I didn't quite recognize exactly which one it was, but thought it might have been Evan, as nearly two thirds the boys from the team are blond and pale and athletic. And as he lept over the fence, the train blew up, big, and the force of the explosion put him completely over the edge of the cliff.

I lept after. Climbing down the face in a half-magical half-desperation move that was learned from scaling other, harder mountains. I found him completely broken on a tiny, crumbling ledge, with branches going through him and limbs smashed. I pulled him into my lap, he was awake, lucent, aware of what had happened to him and unable, quite, to breath yet.

"Do you want to live?" I asked him.

His eyes focussed and he nodded.

I put the packet to his lips, opened it, and spilled the last two years of my life into his mouth. "Then swallow. For all you're worth, swallow."

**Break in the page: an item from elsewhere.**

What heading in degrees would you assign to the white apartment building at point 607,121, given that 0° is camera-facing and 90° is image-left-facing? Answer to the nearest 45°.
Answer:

It was a fight, for him, as damaged as he was. I can still feel the slenderness of his body gathered in my arms, on my lap, the scent of him in his hair, and the scent of blood everywhere, the sound of the burning of the train pieces, the clatter and slide of rocks around me, and the tension and twisting of the muscles and body in my grasp as he fought to swallow. He finally did it, and something lit in his eyes and his next breath was free.

That's when I woke up.

So I think it worked. I also knew that, in my dream, wheither or not it worked, it had been the right decision. I'd been thinking of giving it to one of the kids anyway. Only the young still truly believe enough to fight the good fight, without cynicism and with every iota of their abilities. Some adults manage to carry that forward, but it's sometimes hard. It's a lot easier to be afraid when you know what to be afraid of.

What was odd was that Evan was the only one that was hurt in the Sunday morning game. He only got an elbow to the jaw, though... nothing nearly as nasty as in the dream. Whew.